Laboratory of Pharmaceutical Biotechnology, Ghent University, Ottergemsesteenweg 460, 9000, Ghent, Belgium.
Sci Rep. 2017 Jun 13;7(1):3422. doi: 10.1038/s41598-017-03711-y.
Whole genome amplification (WGA) has become an invaluable tool to perform copy number variation (CNV) detection in single, or a limited number of cells. Unfortunately, current WGA methods introduce representation bias that limits the detection of small CNVs. New WGA methods have been introduced that might have the potential to reduce this bias. We compared the performance of PicoPLEX DNA-Seq (Picoseq), DOPlify, REPLI-g and Ampli-1 WGA for aneuploidy screening and copy number analysis using shallow whole genome massively parallel sequencing (MPS), starting from single or a limited number of cells. Although the four WGA methods perform differently, they are all suited for this application.

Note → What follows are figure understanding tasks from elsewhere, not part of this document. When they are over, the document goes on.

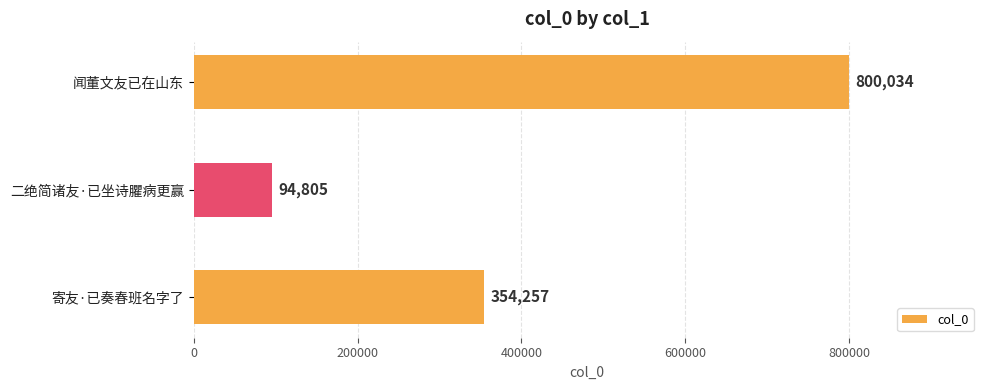

What is the difference between the values at 闻董文友已在山东 and 二绝简诸友·已坐诗臞病更赢?

705229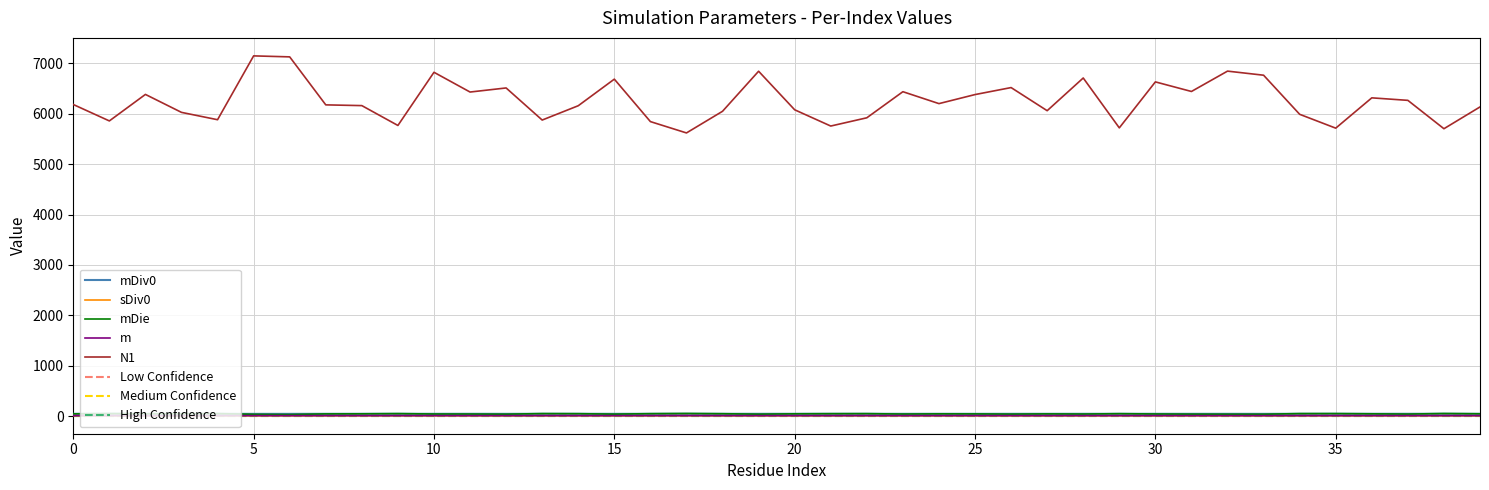

What are all the series names shown in the legend?

mDiv0, sDiv0, mDie, m, N1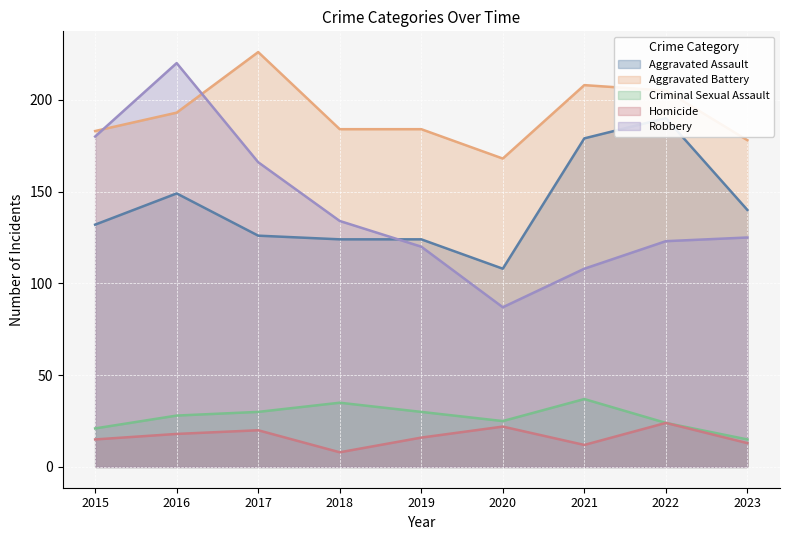

What are all the series names shown in the legend?

Aggravated Assault, Aggravated Battery, Criminal Sexual Assault, Homicide, Robbery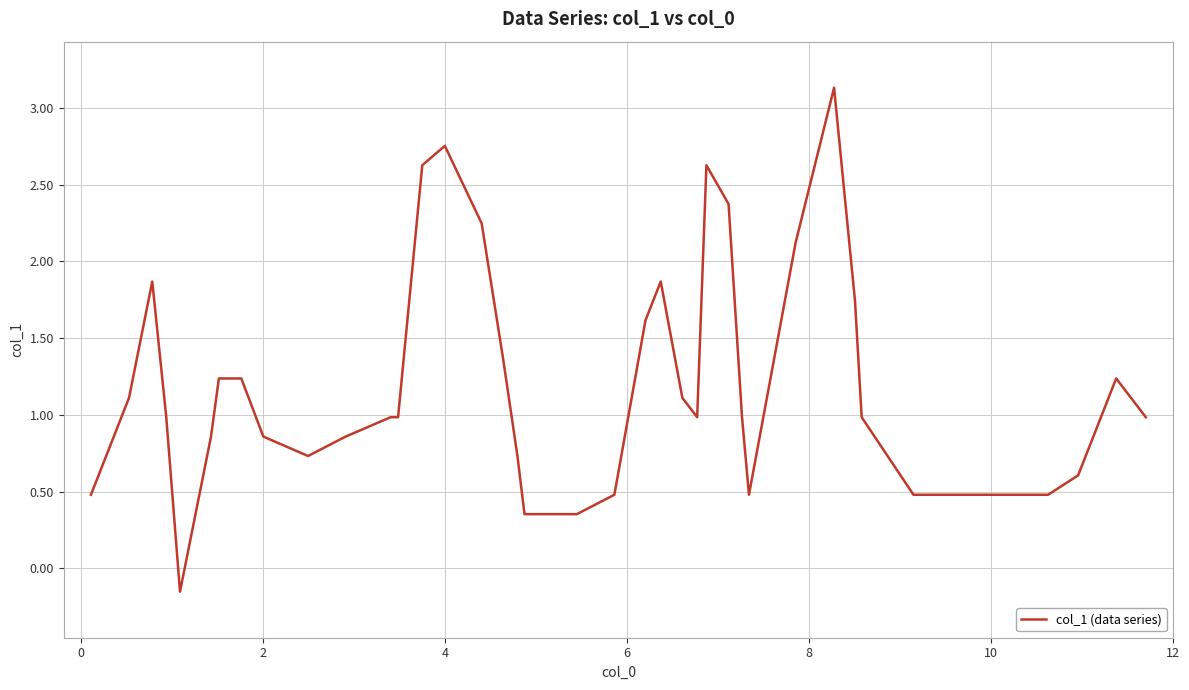

What is the maximum value shown in the chart?

3.1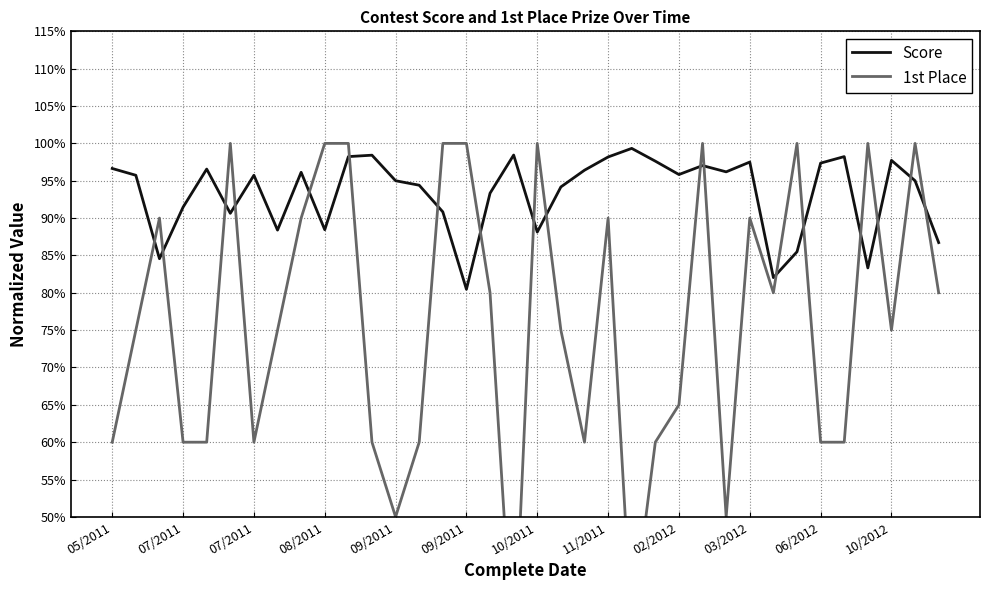

How many lines are shown in the chart?

2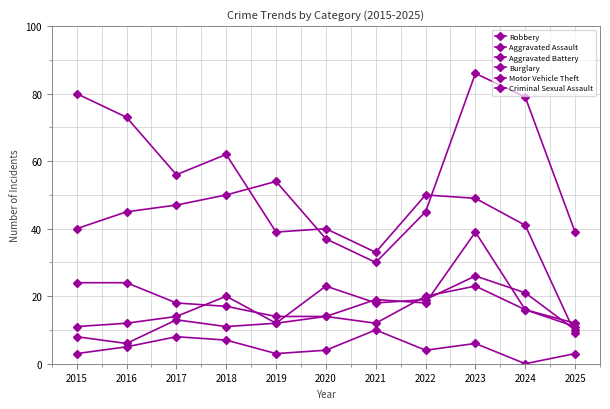

Where is Criminal Sexual Assault nearest to the value 5?

2016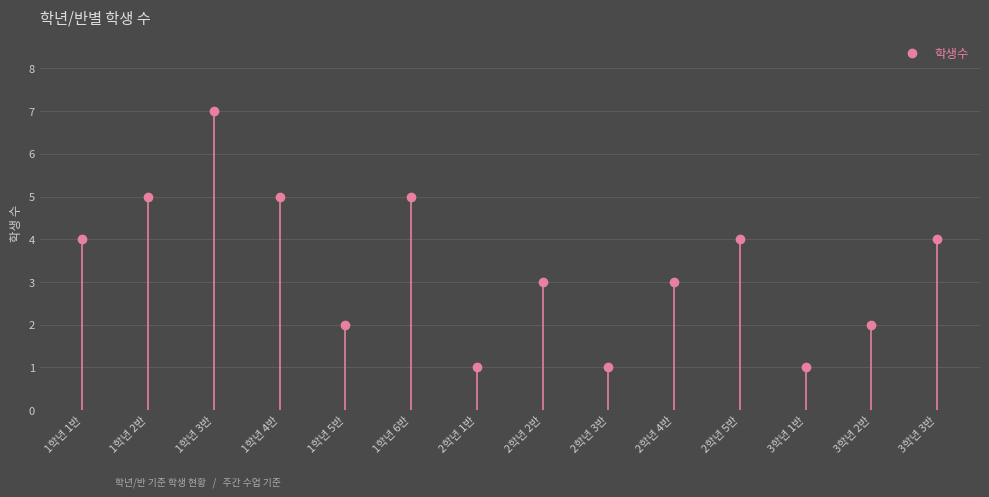

How many distinct data groups are displayed?

1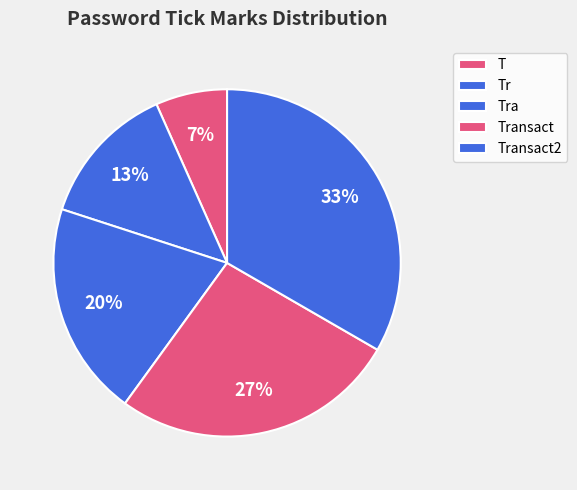

What percentage do Transact and Transact2 together represent?

60.0%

全基因组扩增 (WGA) 已成为在单个或有限数量的细胞中进行拷贝数变异 (CNV) 检测的一项不可或缺的工具。不幸的是,目前的 WGA 方法会引入代表性偏差,从而限制了对小 CNV 的检测。已经引入了新的 WGA 方法,这些方法有可能减少这种偏差。我们使用浅层全基因组大规模平行测序 (MPS) ,比较了 PicoPLEX DNA-Seq (Picoseq)、DOPlify、REPLI-g 和 Ampli-1 WGA 在进行非整倍体筛选和拷贝数分析时,从单个或有限数量的细胞开始的性能。尽管这四种 WGA 方法的性能不同,但它们都适用于这种应用。